(Page-level text extractions)
┄┄┄┄┄┄
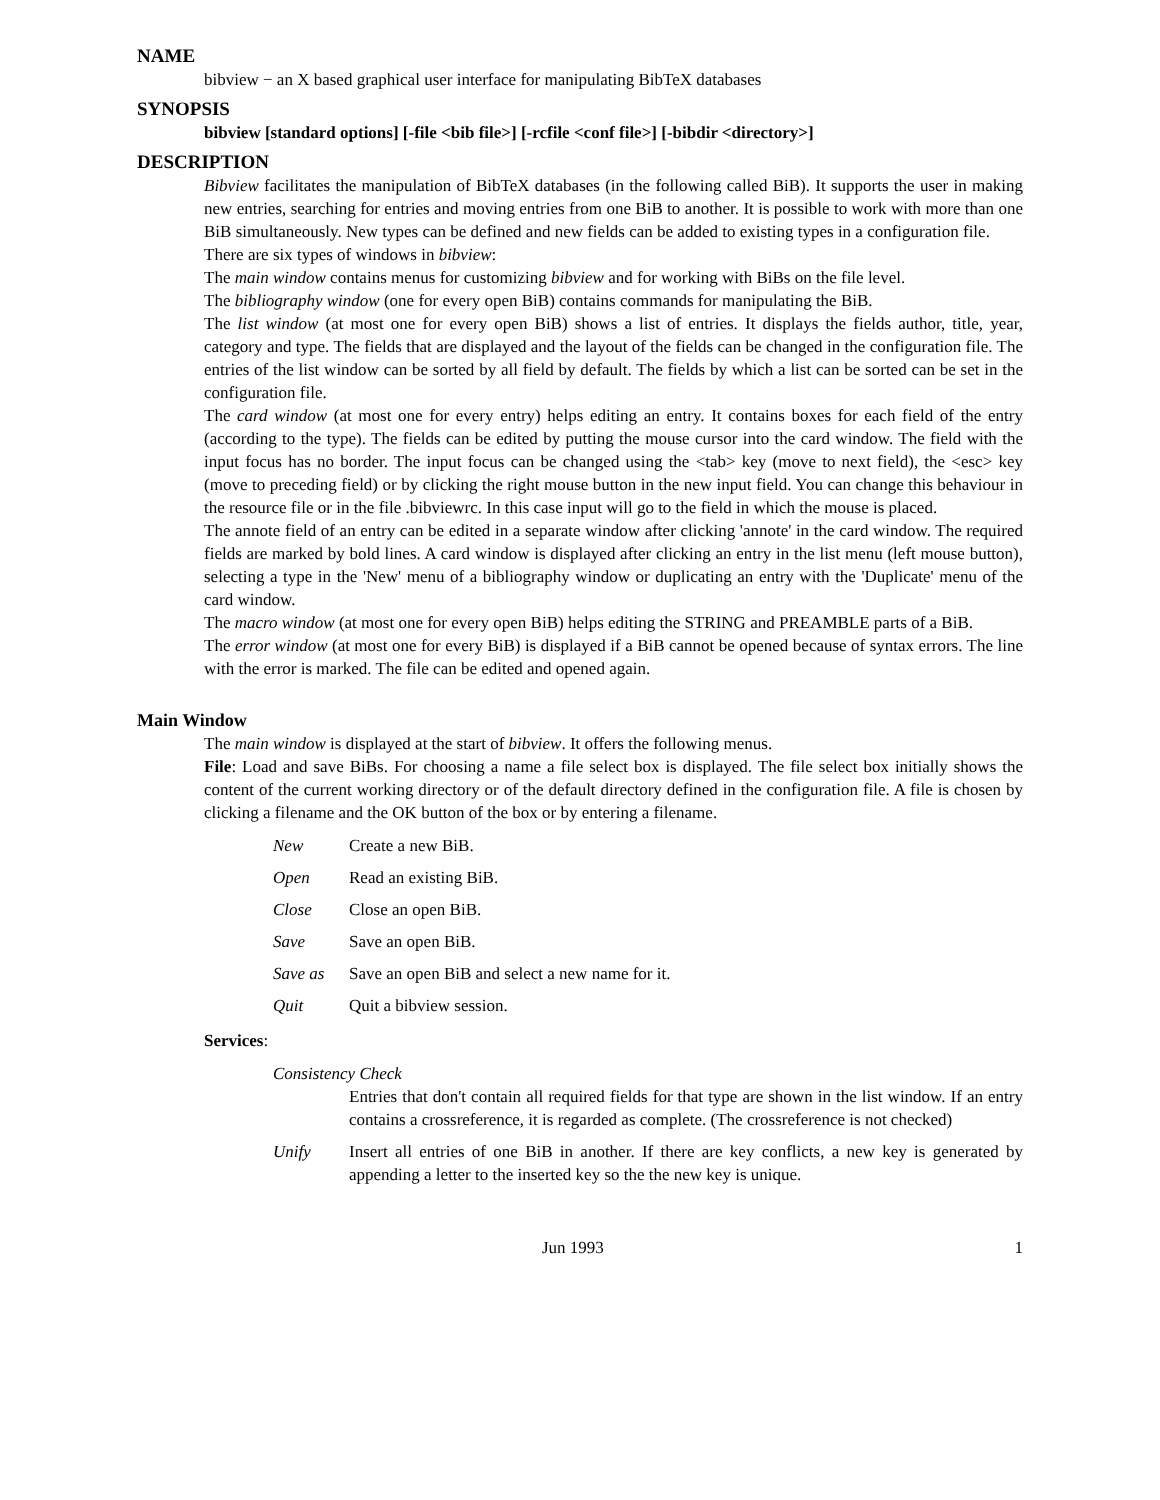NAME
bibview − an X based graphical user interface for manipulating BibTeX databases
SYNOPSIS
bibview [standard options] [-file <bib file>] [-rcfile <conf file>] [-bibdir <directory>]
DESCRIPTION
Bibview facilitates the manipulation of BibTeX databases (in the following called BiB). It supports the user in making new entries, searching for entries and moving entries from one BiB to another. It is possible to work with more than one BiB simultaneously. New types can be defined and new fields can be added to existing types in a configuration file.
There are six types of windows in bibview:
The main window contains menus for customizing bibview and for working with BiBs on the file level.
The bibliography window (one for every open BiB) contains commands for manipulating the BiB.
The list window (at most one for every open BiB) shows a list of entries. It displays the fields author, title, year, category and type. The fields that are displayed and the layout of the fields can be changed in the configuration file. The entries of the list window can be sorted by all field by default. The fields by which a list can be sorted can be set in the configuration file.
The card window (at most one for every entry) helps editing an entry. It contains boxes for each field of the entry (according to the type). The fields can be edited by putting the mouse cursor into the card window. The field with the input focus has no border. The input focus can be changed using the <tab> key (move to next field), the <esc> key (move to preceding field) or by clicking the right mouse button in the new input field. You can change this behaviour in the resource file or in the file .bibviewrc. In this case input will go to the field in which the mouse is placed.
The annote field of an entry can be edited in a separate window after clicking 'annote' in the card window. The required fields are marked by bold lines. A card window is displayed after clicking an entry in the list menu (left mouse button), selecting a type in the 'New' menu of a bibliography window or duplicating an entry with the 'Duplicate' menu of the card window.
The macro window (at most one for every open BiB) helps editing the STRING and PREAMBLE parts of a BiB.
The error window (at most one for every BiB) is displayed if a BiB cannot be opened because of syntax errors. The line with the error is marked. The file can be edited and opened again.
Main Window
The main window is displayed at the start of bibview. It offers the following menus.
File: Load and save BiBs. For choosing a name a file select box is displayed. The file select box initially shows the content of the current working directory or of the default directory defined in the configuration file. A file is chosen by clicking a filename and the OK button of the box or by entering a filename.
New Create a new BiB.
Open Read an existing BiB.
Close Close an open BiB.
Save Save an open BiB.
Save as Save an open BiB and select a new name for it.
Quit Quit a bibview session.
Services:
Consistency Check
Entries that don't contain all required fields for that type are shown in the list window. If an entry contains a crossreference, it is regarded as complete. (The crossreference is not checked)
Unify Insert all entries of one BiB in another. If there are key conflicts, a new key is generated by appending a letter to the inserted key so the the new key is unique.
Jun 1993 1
┄┄┄┄┄┄
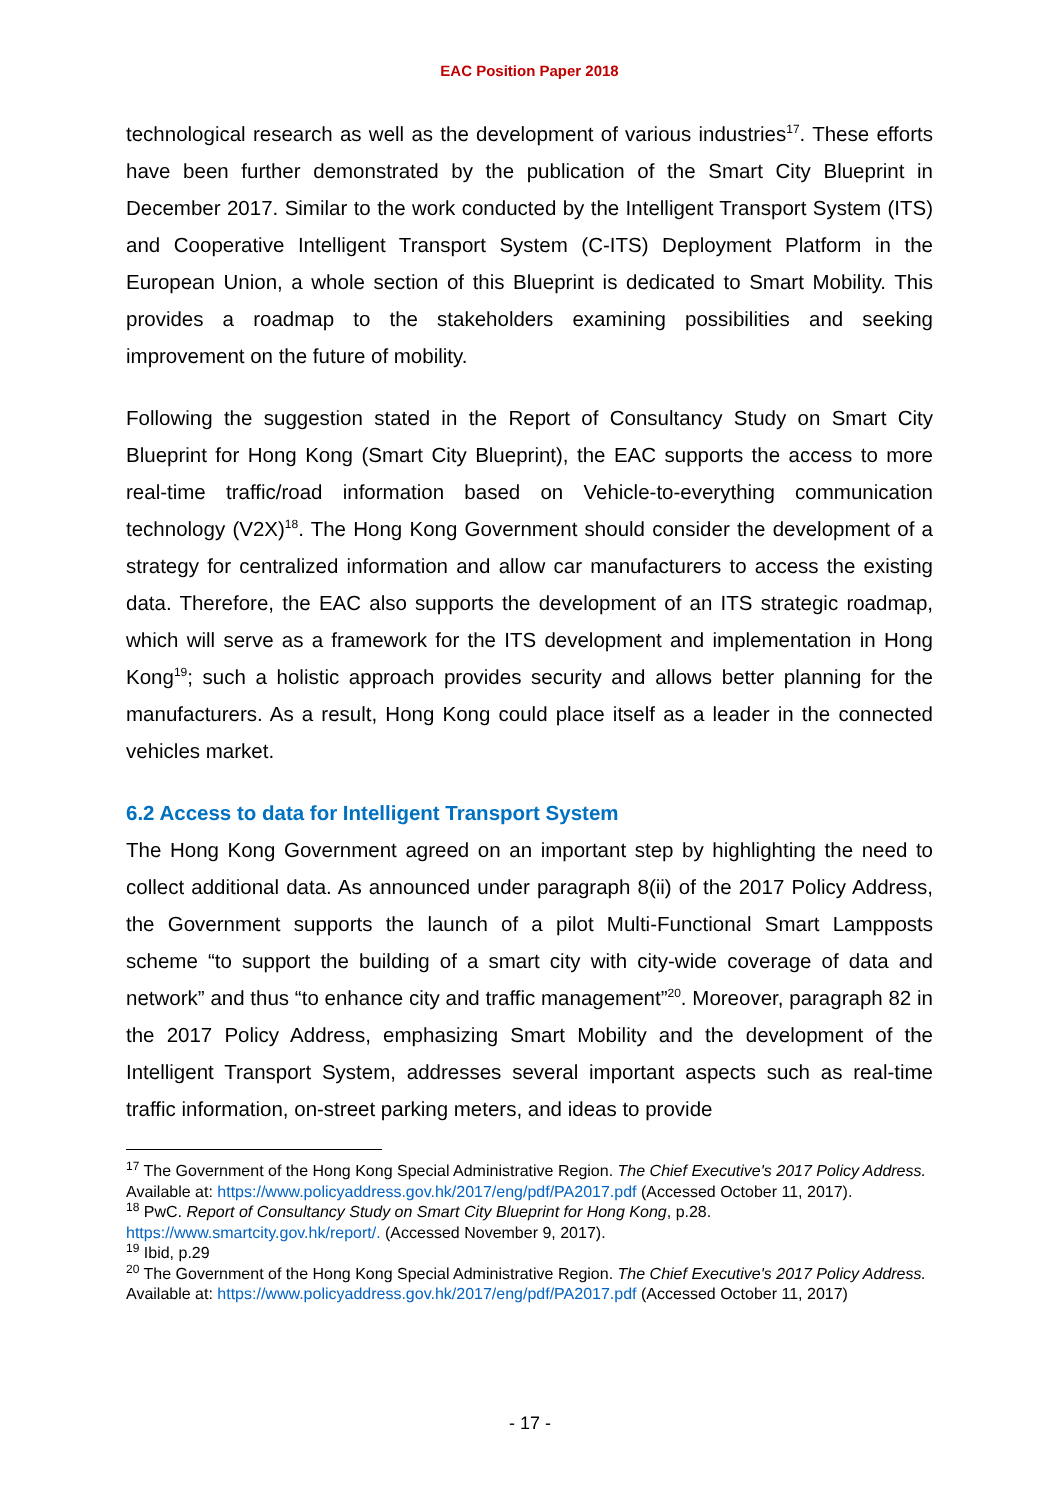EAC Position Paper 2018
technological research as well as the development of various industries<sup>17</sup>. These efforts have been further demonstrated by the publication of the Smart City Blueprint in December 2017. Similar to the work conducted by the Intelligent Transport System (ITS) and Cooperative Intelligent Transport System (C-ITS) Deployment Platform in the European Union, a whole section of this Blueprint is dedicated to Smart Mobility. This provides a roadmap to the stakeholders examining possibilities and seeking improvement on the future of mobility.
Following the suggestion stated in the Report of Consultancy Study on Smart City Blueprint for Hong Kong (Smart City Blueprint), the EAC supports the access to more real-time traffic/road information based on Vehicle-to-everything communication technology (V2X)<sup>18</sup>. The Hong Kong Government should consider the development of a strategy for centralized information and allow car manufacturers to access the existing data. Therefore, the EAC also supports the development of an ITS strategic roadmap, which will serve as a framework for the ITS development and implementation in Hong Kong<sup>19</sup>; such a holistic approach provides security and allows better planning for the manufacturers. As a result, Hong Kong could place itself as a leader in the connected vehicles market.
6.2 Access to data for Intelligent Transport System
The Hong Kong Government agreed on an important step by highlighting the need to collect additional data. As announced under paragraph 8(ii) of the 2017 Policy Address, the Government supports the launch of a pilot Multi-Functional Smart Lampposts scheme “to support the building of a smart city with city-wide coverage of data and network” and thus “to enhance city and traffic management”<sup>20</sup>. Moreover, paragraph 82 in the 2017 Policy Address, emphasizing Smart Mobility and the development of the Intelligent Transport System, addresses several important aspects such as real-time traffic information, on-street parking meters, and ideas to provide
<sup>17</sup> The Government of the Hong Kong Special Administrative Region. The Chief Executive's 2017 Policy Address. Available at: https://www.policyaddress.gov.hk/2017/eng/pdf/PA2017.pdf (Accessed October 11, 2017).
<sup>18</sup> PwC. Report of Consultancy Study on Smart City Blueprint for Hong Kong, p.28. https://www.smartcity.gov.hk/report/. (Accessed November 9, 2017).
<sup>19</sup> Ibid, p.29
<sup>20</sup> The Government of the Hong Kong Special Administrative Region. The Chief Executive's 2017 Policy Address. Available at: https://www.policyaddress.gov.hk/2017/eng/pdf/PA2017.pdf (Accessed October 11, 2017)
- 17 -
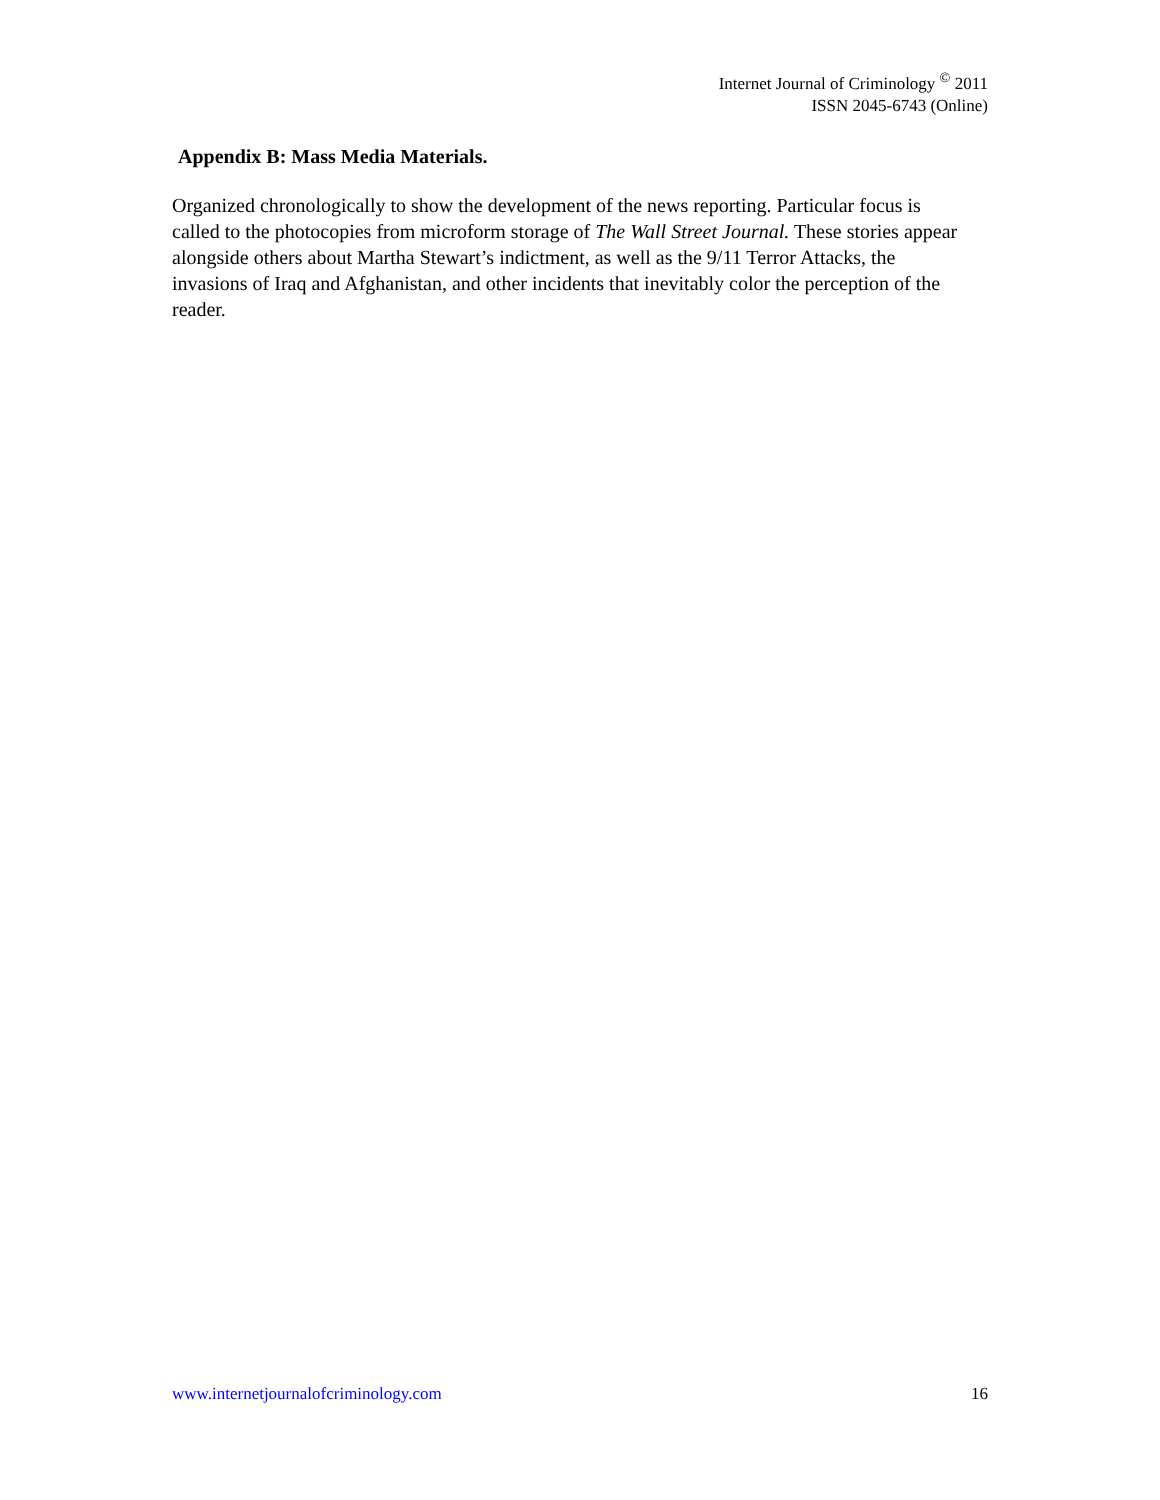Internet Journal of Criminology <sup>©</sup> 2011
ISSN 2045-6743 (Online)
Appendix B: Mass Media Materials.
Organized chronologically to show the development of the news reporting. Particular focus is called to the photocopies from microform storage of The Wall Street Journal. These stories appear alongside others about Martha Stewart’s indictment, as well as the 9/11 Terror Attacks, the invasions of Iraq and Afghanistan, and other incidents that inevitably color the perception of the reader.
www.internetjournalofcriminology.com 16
┄┄┄┄┄┄
** WORK TO COMPLETE **
For each line above that has the word "from", add one to a tally, and report the final tally alone.

** SOLVED PROBLEM **
2